Roland Leong is without a doubt on the same level in the history of drag racing as Don Garlits, Don Prudhomme, Tom McEwen and others of his generation. Roland switched from dragsters to Funny Cars and his long list of drivers is legendary, including Danny Ongais, Mike Sorokin, Larry Reyes, Bobby Rowe, Pat Foster, Butch Maas, Larry Arnold, Norm Wilcox, Ron Colson, Mike Dunn, Gordie Bonin, Rick Johnson, Leroy Chadderton, Jim White and Johnny West. He has tuned for the best and most successful race teams in a long career and now is back as a tuner on one of the premier Nostalgia Funny car teams. DRO thought it was long past due that we interview this legend so we sent DRO’s Darr Hawthorne and Chris Martin to talk to Leong at the Winternationals.
What were your first hot rod and your first fuel car?

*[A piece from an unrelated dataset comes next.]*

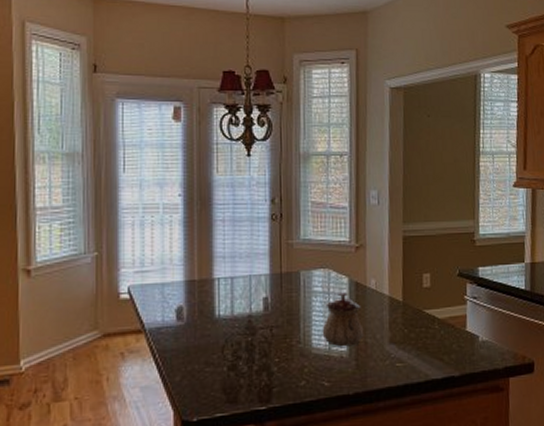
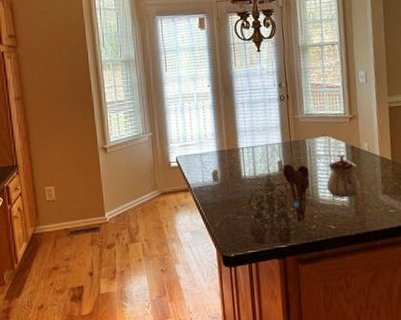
utensil holder: none [269,302,302,378] -> present [283,164,310,223]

LEONG: My first hot rod? I was in Hawaii and I was 15 and I had my mom’s Oldsmobile that my mother and father used to go to dinner in, so I decided to take it to the drags. At the time, I think it was 1959, all you needed was seatbelts. We could take the carpet out, punch a hole in it and put seat belts in, and then cover it back up (so the folks wouldn’t know we were racing the family car). There was only one thing wrong. I have a sister four years older than me and she and her boyfriend just happened to be at the drags and saw my mom’s car there, and went home and told my parents. I was all done racing for a while, you know?
What was your first fuel car?
LEONG: My first dragster was an injected gas dragster. I got my license for my gas dragster at Riverside Raceway. The track manager was C.J. Hart and he signed my license. My first fuel car was a Kent Fuller car. My maiden voyage in a fuel car was in 1964 at Long Beach, and I wasn’t familiar with the car. I didn’t know you were supposed to make a half pass so I made a full pass and couldn’t find the parachute handle. By the time I found it, it was too late and I’d run off the end of the course. Hit the “the end” sign and ended up on the railroad tracks. That was my first and only Top Fuel pass. We ran 191, which was pretty good. In the meantime I still had my injected gas dragster. When I crashed my Top Fuel car at Long Beach, C.J. Hart was the manager and he took away my license.
Years later, when C.J. was with the Safety Safari crew and he was at every NHRA race, I saw him one night and I said,“You know, C.J., I’ve really got to thank you.” He said, “What for?” I said, “You saved my life.” “What do you mean?” he asked. I said, “Well, if you didn’t take away my license, I’d have probably ended up killing myself by now, so I gotta thank you.” We both had a good laugh about that.